The U.S. corn outlook was essentially unchanged, with the season-average farm price staying at $4.40 per bushel and only fractional changes to stocks. The global picture mattered much more: world corn production was raised to 1.300 billion tons, and ending stocks climbed to 281.22 million tons.

The main drivers were India, plus upward revisions for Brazil, Argentina, and Paraguay in 2025/26. On trade, 2026/27 corn exports were raised for India and South Africa.

Barley

USDA explicitly states that foreign barley production for 2026/27 is slightly higher, reflecting larger crops in Turkey and Ukraine, partly offset by a reduction for India. The supplied text does not provide a full standalone global barley table here, so the signal is somewhat limited. Still, based on the text alone, barley reads as slightly bearish from a supply perspective.

Soybeans

The U.S. 2026/27 soybean balance sheet was unchanged this month. Globally, the changes were modest: higher beginning stocks, slightly lower production, unchanged exports, and slightly higher ending stocks. The main driver was Argentina, where prior-year production was raised by 2 million tons to 50 million, lifting beginning stocks and then ending stocks.

This is not a strongly bearish soybean report, but it is hard to call it bullish from the supplied text.

Regional notes

Black Sea

This is one of the most important regional sections of the report.

  • Russia: higher wheat production, higher feed use, and lower stocks than previously expected, but still a larger crop overall.
  • Ukraine: higher wheat production, higher wheat exports, slightly larger barley production, and stronger corn export prospects.

Taken together, that is a competitive-supply story for the Black Sea and therefore mostly bearish for global prices.

Europe

For the European Union, the 2026/27 wheat table shows no month-to-month change in production. In corn, EU imports were unchanged. Europe was therefore not the main driver of this month’s revisions.

Asia

The standout change was India in corn, with higher production and larger exports. Turkey also received upward revisions in wheat and barley. That adds supply into nearby regional trade flows.

Australia

Australia’s wheat crop was cut by 2.0 million tons because of lower harvested area indicated by the latest ABARES quarterly report. This is one of the clearer supportive elements for wheat, but it was outweighed by increases in the Black Sea and Turkey.

Final takeaway

This is not an aggressively bearish WASDE, but its overall message is fairly clear: global grain and soybean balances became a bit more comfortable. The tighter U.S. wheat outlook was not enough to offset larger production in Russia, Ukraine, Turkey, India, and parts of South America.

For Black Sea watchers, the key takeaway is that USDA effectively validated stronger regional export competitiveness, especially in wheat and corn.

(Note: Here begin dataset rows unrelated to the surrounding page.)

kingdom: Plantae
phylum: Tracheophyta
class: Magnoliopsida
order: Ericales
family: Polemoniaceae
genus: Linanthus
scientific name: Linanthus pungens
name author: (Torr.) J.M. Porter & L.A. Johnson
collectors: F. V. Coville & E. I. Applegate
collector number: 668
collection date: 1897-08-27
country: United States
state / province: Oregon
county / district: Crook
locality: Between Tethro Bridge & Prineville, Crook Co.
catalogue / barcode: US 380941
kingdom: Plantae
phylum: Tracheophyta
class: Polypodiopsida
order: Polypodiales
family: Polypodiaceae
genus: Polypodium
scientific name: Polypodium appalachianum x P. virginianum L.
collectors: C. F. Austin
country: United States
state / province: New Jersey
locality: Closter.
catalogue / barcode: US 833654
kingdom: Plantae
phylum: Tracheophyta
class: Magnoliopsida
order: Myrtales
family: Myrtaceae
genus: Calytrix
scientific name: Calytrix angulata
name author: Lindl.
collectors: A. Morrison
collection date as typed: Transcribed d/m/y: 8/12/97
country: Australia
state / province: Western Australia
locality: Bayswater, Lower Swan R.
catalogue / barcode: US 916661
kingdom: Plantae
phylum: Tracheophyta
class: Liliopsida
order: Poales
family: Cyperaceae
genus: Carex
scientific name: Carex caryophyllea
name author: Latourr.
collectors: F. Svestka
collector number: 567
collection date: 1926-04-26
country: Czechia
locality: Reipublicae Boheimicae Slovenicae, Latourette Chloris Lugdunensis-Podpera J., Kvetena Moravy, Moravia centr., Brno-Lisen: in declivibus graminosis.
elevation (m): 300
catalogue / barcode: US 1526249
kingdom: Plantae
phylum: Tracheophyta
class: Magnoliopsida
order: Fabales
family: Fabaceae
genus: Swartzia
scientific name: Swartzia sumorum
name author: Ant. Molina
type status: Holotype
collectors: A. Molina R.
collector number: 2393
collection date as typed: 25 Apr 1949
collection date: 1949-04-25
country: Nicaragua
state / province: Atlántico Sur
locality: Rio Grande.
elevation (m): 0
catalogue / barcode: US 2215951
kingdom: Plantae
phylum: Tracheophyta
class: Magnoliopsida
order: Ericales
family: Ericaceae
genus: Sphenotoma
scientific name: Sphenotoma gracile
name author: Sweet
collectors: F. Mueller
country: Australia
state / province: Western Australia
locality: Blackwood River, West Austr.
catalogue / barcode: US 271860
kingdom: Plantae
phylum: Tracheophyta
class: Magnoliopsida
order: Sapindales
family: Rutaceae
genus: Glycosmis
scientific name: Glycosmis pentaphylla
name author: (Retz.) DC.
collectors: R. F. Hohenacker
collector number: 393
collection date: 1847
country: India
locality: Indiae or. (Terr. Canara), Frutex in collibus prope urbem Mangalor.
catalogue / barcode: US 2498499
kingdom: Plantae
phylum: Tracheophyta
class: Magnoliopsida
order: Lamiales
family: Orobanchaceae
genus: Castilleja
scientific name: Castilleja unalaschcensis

Based only on the supplied text, the report reads as moderately bearish for global prices, led by wheat, corn, and to a lesser extent barley, while soybeans look closer to neutral-to-slightly bearish.

Some signals remain modest rather than decisive, especially in soybeans and barley, but the aggregate direction of the June report is still toward more global supply cushion, not less.